Will TARP, TALF, and the purchase of mortgage-backed securities prevent a second mortgage crisis? These programs are intended to increase liquidity in the housing market, as the Fed buys assets and securities from lenders and investors so that additional loans can be made. The heart of the 2008 mortgage crisis was the consumer’s inability to repay the mortgages at the terms they had been issued due to high-interest rates and risky lending terms. These defaults caused losses to primary and derivative mortgage-backed security holders and halted new transactions.[9] During the 2020 pandemic-fueled economic downturn, the Fed has taken steps to maintain liquidity, which may help to prevent a repeat of the 2008 housing market crash.


The Fed has recently reached into its 2008 toolkit of stimulus efforts.
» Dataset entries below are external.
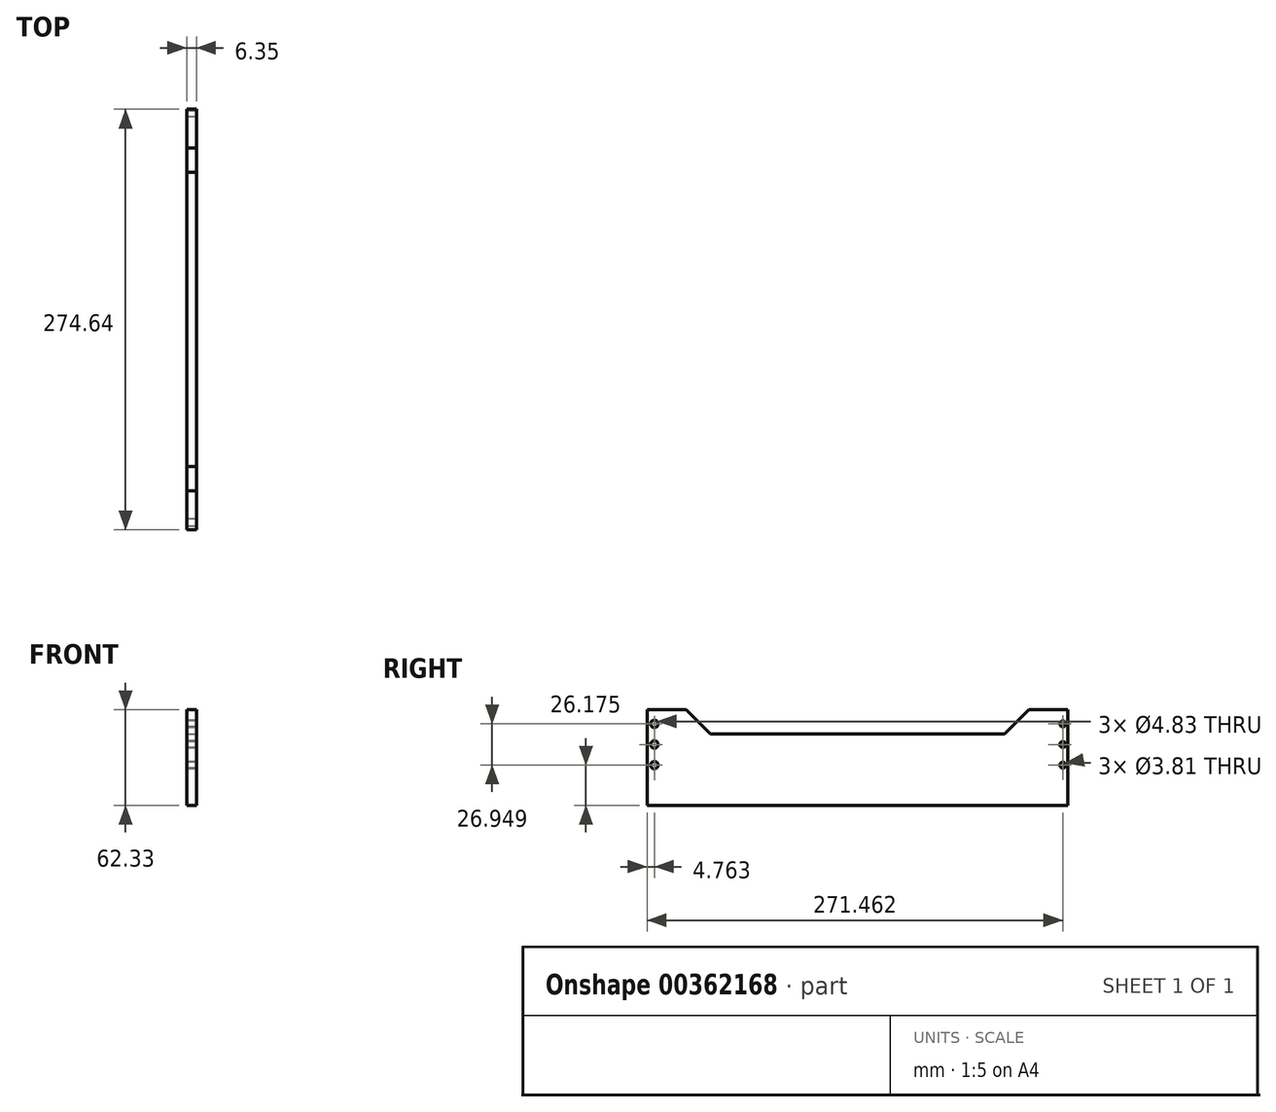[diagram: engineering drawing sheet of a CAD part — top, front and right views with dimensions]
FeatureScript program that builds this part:
annotation { "Feature Type Name" : "Feature", "Feature Type Description" : "" }
export const myFeature = defineFeature(function(context is Context, id is Id, definition is map)
    precondition{}
    {
        {
            var Q0;
            Q0=qCreatedBy(makeId("Right.planeOp"),FACE);
            var sketch = newSketch(context, id + "F0", { "sketchPlane" : qUnion([Q0])});
            skLineSegment(sketch, "E0", {"start": v(274.64, 0) * mm, "end": v(274.64, 53.9) * mm});
            skLineSegment(sketch, "E1", {"start": v(274.64, 53.9) * mm, "end": v(0, 53.9) * mm});
            skLineSegment(sketch, "E2", {"start": v(0, 53.9) * mm, "end": v(0, 0) * mm});
            skLineSegment(sketch, "E3", {"start": v(9.52, 53.9) * mm, "end": v(9.52, 0) * mm, "construction": true});
            skLineSegment(sketch, "E4", {"start": v(9.52, 26.95) * mm, "end": v(0, 26.95) * mm, "construction": true});
            skLineSegment(sketch, "E5", {"start": v(4.76, 0) * mm, "end": v(4.76, 26.95) * mm, "construction": true});
            skPoint(sketch, "E5.startSnap0", {"position": v(4.76, 26.95) * mm});
            skLineSegment(sketch, "E6", {"start": v(4.76, 26.95) * mm, "end": v(4.76, 53.9) * mm, "construction": true});
            skPoint(sketch, "E7", {"position": v(4.76, 40.42) * mm});
            skPoint(sketch, "E8", {"position": v(4.76, 13.47) * mm});
            skLineSegment(sketch, "E9", {"start": v(203.2, 53.9) * mm, "end": v(203.2, 0) * mm, "construction": true});
            skLineSegment(sketch, "E10", {"start": v(0, 0) * mm, "end": v(0, -12.7) * mm});
            skLineSegment(sketch, "E11", {"start": v(0, -12.7) * mm, "end": v(274.64, -12.7) * mm});
            skLineSegment(sketch, "E12", {"start": v(274.64, -12.7) * mm, "end": v(274.64, 0) * mm});
            skLineSegment(sketch, "E13", {"start": v(0, 0) * mm, "end": v(274.64, 0) * mm, "construction": true});
            skLineSegment(sketch, "E14", {"start": v(268.29, 53.9) * mm, "end": v(268.29, 0) * mm, "construction": true});
            skLineSegment(sketch, "E15", {"start": v(268.29, 26.95) * mm, "end": v(274.64, 26.95) * mm, "construction": true});
            skPoint(sketch, "E16.startSnap0", {"position": v(271.46, 26.95) * mm});
            skLineSegment(sketch, "E17", {"start": v(271.46, 0) * mm, "end": v(271.46, 26.95) * mm, "construction": true});
            skLineSegment(sketch, "E18", {"start": v(271.46, 53.9) * mm, "end": v(271.46, 26.95) * mm, "construction": true});
            skPoint(sketch, "E19", {"position": v(271.46, 40.42) * mm});
            skPoint(sketch, "E20", {"position": v(271.46, 13.47) * mm});
            skSolve(sketch);
        }
        {
            var Q0;
            Q0=makeQuery(id+"F0.imprint","IMPRINT",FACE,{"disambiguationData":[TD([[makeQuery(id+"F0.imprint","IMPRINT",EDGE,{"derivedFrom":sQuery(id+"F0.wireOp",EDGE,"E0")}),1.0]])]});
            extrude(context, id + "F1", {"entities" : qUnion([Q0]), "depth" : 6.35 * mm});
        }
        {
            var Q0;
            Q0=sQuery(id+"F0.wireOp",VERTEX,"E7");
            var Q1;
            Q1=sQuery(id+"F0.wireOp",VERTEX,"E5.startSnap0");
            var Q2;
            Q2=sQuery(id+"F0.wireOp",VERTEX,"E8");
            var Q3;
            Q3=sQuery(id+"F0.wireOp",VERTEX,"5ab4f9db-b021-4d52-971f-cab435579fd2");
            var Q4;
            Q4=makeQuery(id+"F1.opExtrude","SWEPT_BODY",BODY,{"disambiguationData":[OSD([sQuery(id+"F0.wireOp",EDGE,"LokPoCD6-FjNM-1Vt9-Nqnl-R2dUqbxLQ1ov"),sQuery(id+"F0.wireOp",EDGE,"E0"),sQuery(id+"F0.wireOp",EDGE,"E1"),sQuery(id+"F0.wireOp",EDGE,"E2")])]});
            hole(context, id + "F2", {"style" : HoleStyle.SIMPLE, "endStyle" : HoleEndStyle.THROUGH, "oppositeDirection" : true, "holeDiameter" : 4.83 * mm, "isTappedThrough" : true, "tappedDepth" : 12.7 * mm, "tapClearance" : 3, "startFromSketch" : true, "locations" : qUnion([Q0, Q1, Q2, Q3]), "scope" : qUnion([Q4])});
        }
        {
            var Q0;
            Q0=sQuery(id+"F0.wireOp",VERTEX,"E19");
            var Q1;
            Q1=sQuery(id+"F0.wireOp",VERTEX,"E16.startSnap0");
            var Q2;
            Q2=sQuery(id+"F0.wireOp",VERTEX,"E20");
            var Q3;
            Q3=makeQuery(id+"F1.opExtrude","SWEPT_BODY",BODY,{"disambiguationData":[OSD([sQuery(id+"F0.wireOp",EDGE,"E0"),sQuery(id+"F0.wireOp",EDGE,"E1"),sQuery(id+"F0.wireOp",EDGE,"E2"),sQuery(id+"F0.wireOp",EDGE,"E10"),sQuery(id+"F0.wireOp",EDGE,"E11"),sQuery(id+"F0.wireOp",EDGE,"E12")])]});
            hole(context, id + "F3", {"style" : HoleStyle.SIMPLE, "endStyle" : HoleEndStyle.THROUGH, "oppositeDirection" : true, "holeDiameter" : 3.8 * mm, "isTappedThrough" : true, "tappedDepth" : 12.7 * mm, "tapClearance" : 3, "startFromSketch" : true, "locations" : qUnion([Q0, Q1, Q2]), "scope" : qUnion([Q3])});
        }
        {
            var Q0;
            Q0=makeQuery(id+"F1.opExtrude","CAP_FACE",FACE,{"disambiguationData":[OSD([sQuery(id+"F0.wireOp",EDGE,"E0"),sQuery(id+"F0.wireOp",EDGE,"E1"),sQuery(id+"F0.wireOp",EDGE,"E2"),sQuery(id+"F0.wireOp",EDGE,"E10"),sQuery(id+"F0.wireOp",EDGE,"E11"),sQuery(id+"F0.wireOp",EDGE,"E12")])],"isStart":false});
            var sketch = newSketch(context, id + "F4", { "sketchPlane" : qUnion([Q0])});
            skLineSegment(sketch, "E21", {"start": v(0, 49.63) * mm, "end": v(25.4, 49.63) * mm});
            skLineSegment(sketch, "E22", {"start": v(249.24, 49.63) * mm, "end": v(233.36, 33.76) * mm});
            skLineSegment(sketch, "E23", {"start": v(233.36, 33.76) * mm, "end": v(41.28, 33.76) * mm});
            skLineSegment(sketch, "E24", {"start": v(41.28, 33.76) * mm, "end": v(25.4, 49.63) * mm});
            skLineSegment(sketch, "E25.trimOffspring", {"start": v(249.24, 49.63) * mm, "end": v(274.64, 49.63) * mm});
            skSolve(sketch);
        }
        {
            var Q0;
            {var subQ8=sQuery(id+"F4.wireOp",EDGE,"E21");Q0=makeQuery(id+"F4.imprint","IMPRINT",FACE,{"disambiguationData":[TD([[makeQuery(id+"F4.imprint","IMPRINT",EDGE,{"derivedFrom":subQ8}),1.0]])]});}
            extrude(context, id + "F5", {"entities" : qUnion([Q0]), "operationType" : NewBodyOperationType.REMOVE, "oppositeDirection" : true, "depth" : 25.4 * mm, "offsetDistance" : 25.4 * mm});
        }
    });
The lowering of interest rates, repurchasing of bonds, and reinstating TARP and TALF are familiar mechanisms for easing the burden on the housing industry, but now they reach further and deeper. The extent to which the housing industry will be affected by the crises may depend on the duration of the current pandemic. At the very least, mortgage refinancing is likely to jump in the short term as buyers take advantage of lowered rates.
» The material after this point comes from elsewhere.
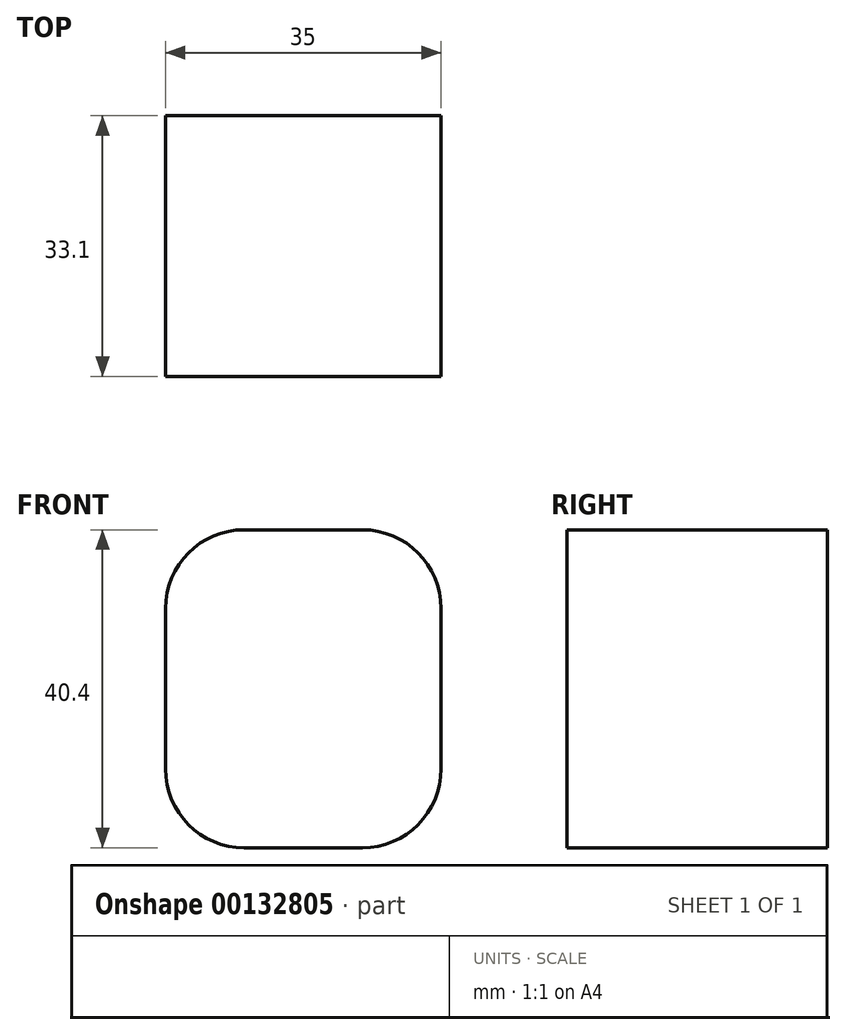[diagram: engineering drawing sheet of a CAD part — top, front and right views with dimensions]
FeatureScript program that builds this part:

[1] See Paul Davidson, Nathan Bomey, & Jessica Menton, It May Feel Like 2008 All Over Again, But Here's How The Coronavirus Crisis Is Different, USA Today (Mar. 11, 2020).

[2] See Liz McCormick, David Goodman, & John Ainger, Chaos of 2020 Can’t Match 2008 But The Gut Punch Feels FamiliarBloomberg (Mar. 10, 2020); see also Louis SheinerHow Does The Coronavirus Pandemic Compare To The Great Recession, And What Should Fiscal Policy Do Now?Brookings Inst. (Mar. 12, 2020.

[3] See Initiative on Global Markets, Bank Bailouts, Univ. of Chicago Booth School of Bus. (Mar. 6, 2012).

[4] See Jeffrey Cheng, Dave Skidmore, & David Wessel, What’s the Fed Doing In Response To The COVID-19 Crisis? What More Could It Do? (April 9, 2020).

[5] See Davidson, supra note 1.

[6] See Jeff Cox, The Fed Is Providing Way More Help For The Markets Now Than It Did During The Financial Crisis, (Mar. 24, 2020); see also Cheng, supra note 4; Federal Reserve Bank of New York, Statement Regarding Treasury Securities and Agency Mortgage-Backed Securities Operations (March 23, 2020).

[7] See Cheng, supra note 4.

[8] Rates were at 3.5% in January 2020 compared to 6% in January 2008. See Freddie Mac, Mortgage Rates Increase Slightly (Apr. 23, 2020).

[9] Kimberly Amadeo, Subprime Mortgage Crisis, Its Timeline and Effect: Follow the Timeline of Events as They Happened, The Balance (Nov. 20, 2019).